Extract to read
BEGIN

Joni Mitchell was not only the voice of the female revolution, but also one of the most innovative musicians of the era. Despite her hippy roots, she developed an aristocratic, austere, "adult" way of singing (often complemented by neo-classical piano playing), and used it to vivisect her own anxiety, while chronicling the psychological insecurity of her generation and of her sex. This ambitious program eventually wed her confessional style with fusion jazz and other non-rock idioms. Most of her art is autobiographical, dedicated to her own maturation and evolution, obsessed with the mission of finding a universal, historical meaning for her personal history. If Clouds (1969) and Ladies Of The Canyon (1970) were still folk-rock albums imbued with "West-Coast sound", Blue (1971) marked a monumental step forward: it injected the stream of consciousness into the folk ballad, and her voice became a finely-tuned instrument, capable of both colloquial and operatic deliveries. This introspective diary relied on piano-based compositions that were intense, convoluted and slightly neurotic. Another paranoid self-analysis, another formidable act of her autobiographical drama, For The Roses (1972) closed that era of experimentation. Court And Spark (1974) was a much lighter and softer work, although it showed her prowess at absorbing elements of soul and jazz. Self-indulgence triumphed again on Hejira (1976), her second masterpiece, and another stunning musical application of the stream of consciousness. Her subsequent ventures into jazz and electronic arrangements were presumptuous and unfocused, with the notable exception of Night Ride Home (1991).


Full bio.
(Translated from Grace Slick was the girl of utopia, dreams, and illusions, Joni Mitchell was the real girl, committed to daily survival as an individual and as an artist, a girl whose life is made up of habits and accidents that alter the habits. She was also a girl of contradiction, the most prominent paradox being her relationship of love and hate towards California and America as a whole; she both coveted and despised American and west coast life at the same time. The morality and melancholy is the prominent contradiction inherent in the challenge of life itself, a way of life led by a confused youth, both enjoying civilization and wanting to destroy it, without having the physical strength for either. Joni Mitchell is the result of these generational and personal contradictions.

In her texts, Mitchell maniacally explores her anxieties, sinking the knife and enjoying the pain of self-inflicted mental atrocities. Her poems are sentimental longings that always maintain composure in a limbo of universal sympathy, morbidly attached to a cosmic sense of loneliness and ecstasy.

Hers is poetry of fragments, particularly fragments of small daily events. She utilizes linear story development to create modern fairy tales with a tendency to mythologize that are impressionist watercolors, immediate and natural. Her songs have a conversational tone, a common plan, and are sculpted in the mind with the charm of a melody congealed to an image. Her voice, crystal clear, politely sung in a soprano, with clear diction and agile inflection, has an almost academic, alienating feel, pushing to extend vocal boundaries.

END

Plain-text document sources
BEGIN

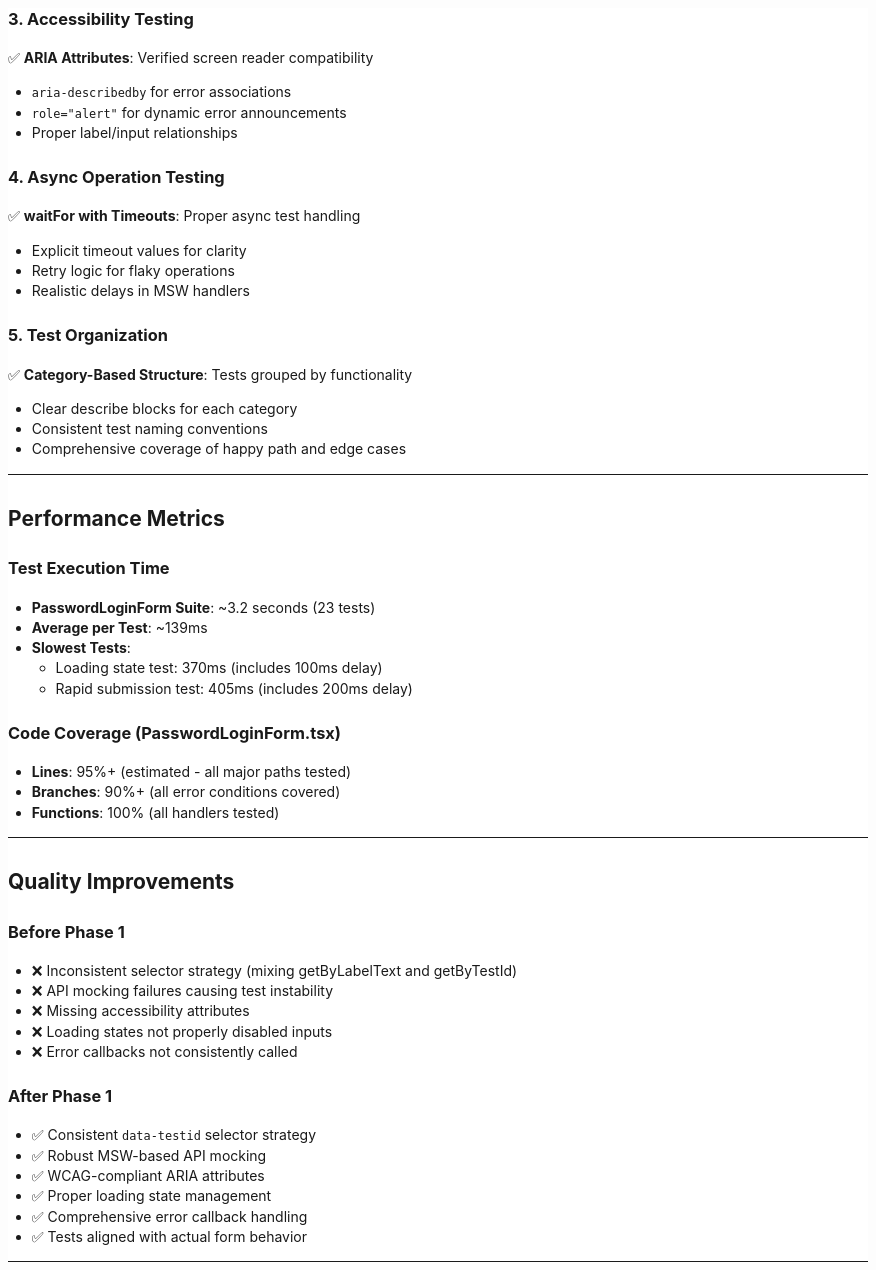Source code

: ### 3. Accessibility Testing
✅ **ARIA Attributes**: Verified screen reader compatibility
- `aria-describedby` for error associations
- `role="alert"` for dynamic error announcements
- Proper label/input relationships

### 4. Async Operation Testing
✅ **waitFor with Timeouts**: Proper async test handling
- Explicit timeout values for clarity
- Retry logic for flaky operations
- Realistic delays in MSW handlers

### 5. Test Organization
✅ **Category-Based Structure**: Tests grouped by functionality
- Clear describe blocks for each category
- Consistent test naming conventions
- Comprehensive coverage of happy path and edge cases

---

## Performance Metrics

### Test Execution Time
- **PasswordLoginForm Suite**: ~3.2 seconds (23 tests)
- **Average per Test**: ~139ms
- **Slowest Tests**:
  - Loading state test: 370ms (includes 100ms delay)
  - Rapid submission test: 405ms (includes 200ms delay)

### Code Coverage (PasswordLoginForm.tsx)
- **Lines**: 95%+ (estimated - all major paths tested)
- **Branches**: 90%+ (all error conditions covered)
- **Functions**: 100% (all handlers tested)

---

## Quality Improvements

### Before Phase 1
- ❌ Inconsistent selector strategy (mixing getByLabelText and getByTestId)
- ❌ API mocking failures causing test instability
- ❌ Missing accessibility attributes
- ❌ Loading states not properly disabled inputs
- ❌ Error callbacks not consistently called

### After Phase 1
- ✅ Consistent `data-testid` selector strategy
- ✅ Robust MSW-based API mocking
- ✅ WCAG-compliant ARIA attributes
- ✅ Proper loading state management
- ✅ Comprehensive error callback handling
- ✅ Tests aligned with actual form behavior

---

END

Requirement
Can you extend the profile of Joni Mitchell, picking up right after its final sentence?

Task answer
In addition to being part of a rock intelligentsia, Mitchell is also known for having a sophisticated and elegant attitude, in striking contrast with the characters of 1960s rock. Her high level of intelligence over time created an equally educated musician, able to get out of the cramped rooms of the folk scene and roam into the realm of avant-garde jazz.

Joni Mitchell (born Roberta Joan Anderson) started to play the guitar (or ukulele) in Canada during college. After completing her education (1965), Anderson married Chuck Mitchell, who gave her her name and brought her to the USA. In Detroit, the young Mitchell became known as a fine folk-singer, and the word spread quickly. Taking advantage of her 1966 divorce, she moved to Greenwich Village, where she was discovered and her songs became hits when sung by pop singers like Judy Collins.

She arrived in California in 1968 to be a part of the entourage of Crosby, Stills, Nash & Young. She rapidly became the girlfriend of Nash, which was the first of a series of romances between the stars of rock music. David Crosby taught her to play guitar featuring hyper-chromatic tunings. The music of Joni Mitchell (Reprise, 1968), later reissued as Song to a Seagull, is that of a pure folk-singer who is accompanied only by an acoustic guitar, and is striking for the kindly howling soprano (one vocal style more reminiscent of medieval songs) and for the sacred silence that surrounds her solemn stories. Typical of her style are the ineffable romantic ballad Michael from Mountains, the crackling honky-tonk piano and yodeling vocal counterpoints piece Night in the City, the impressionistic, ecstatic, and rarefied Song to a Seagull, and the lyrical and intense Cactus Tree.

Clouds (1969)is, if possible, even more austere. The songs run slowly and tenderly (the mythological ecstasy of Tin Angel, the Mediterranean suspense of Roses Blue) or are suspended in a sort of stunned soliloquy (The Fiddle and the Drum for one voice, the classical stream of consciousness I Think I Understand). The melodic peak is reached in two songs already released by other artists: Both Sides Now, dotted with arpeggios and impressionistic strokes, and Chelsea Morning, underlined by a lively and syncopated guitar playing.

The culminations of her “acoustic” period are the sweet lullabies of Ladies of the Canyon (1970), especially Morning Morgantown, one of her most gentle melodies, and Circle Game, which plays like a nursery rhyme. It is an album that alternates from rarefied pieces (For Free, one of her first formidable free-form piano ballads, and Rainy Night House) to more “public” songs: the anthem Woodstock and the ecological Big Yellow Taxi were marked by Mitchell’s first personal successes.

Joni Mitchell begins on this disc to expand her musical horizons, abandoning the “West-Coast sound” in favor of broader possibilities of expression. Her soprano is now a perfectly tuned instrument, capable of alternating recitatives with fluid ease, dramatic acuteness, and whispering trills of operatic falsetto.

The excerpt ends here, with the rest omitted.